Ein Problem schafft man nicht aus der Welt, indem man Verbote ausspricht, Zensuren vornimmt oder kanonische Texte umschreibt.

Aber ein Problem schafft man nicht aus der Welt, indem man Verbote ausspricht, Zensuren vornimmt oder kanonische Texte umschreibt. Die Forderung, die Aufführung von Bachs Passionsmusik interimistisch auszusetzen, ist falsch. In einer Verlängerung solcher Zensuroptionen müsste man auch die Rezitation des Johannesevangeliums im kirchlichen Gottesdienst untersagen, es modelliert ja die Gegnerschaft zwischen dem Juden Jesus und "den Juden" besonders scharf heraus und bemüht sogar den Topos der "Synagoge des Satans". Wegner spricht von der "Suggestion, dass die Juden am Tode Jesu schuld seien". Ein Choral in Bachs Johannes-Passion weist in eine andere Richtung. Auf die Frage: "Wer hat dich so geschlagen?" lautet die Antwort nicht etwa "die Juden", sondern: "Ich, ich und meine Sünden". 

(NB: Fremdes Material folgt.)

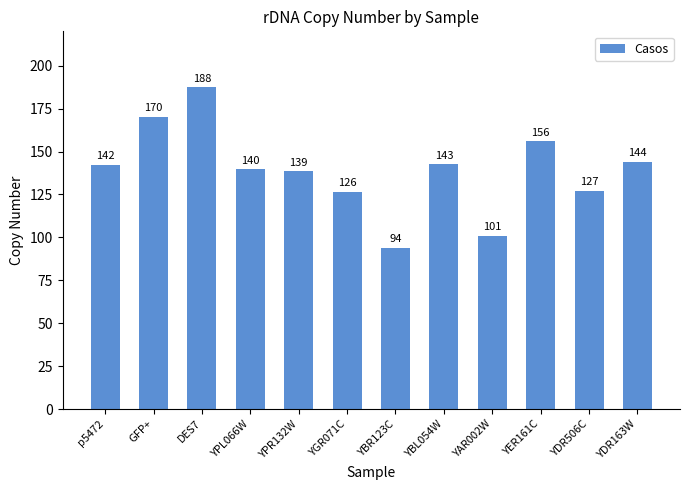

Approximately how many times larger is the value at YGR071C compared to YBR123C?

1.3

Ob zudem ausgerechnet das Auditorium von Bach-Passionen einen Hotspot heutiger Judenfeindschaft darstellt? Neben der erschreckenden Wiederkehr des Antisemitismus im politisch rechten wie linken Spektrum sind wir heute verstärkt mit Formen eines importierten Antisemitismus konfrontiert – ein Problem, das islamische Intellektuelle wie Bassam Tibi und Mouhanad Khorchide wiederholt angemahnt haben. Alle diese Formen des Antisemitismus aus Solidarität mit den Juden in Deutschland zu bekämpfen, ist das Gebot der Stunde. Nicht aber die Zensur der Passionen von Bach.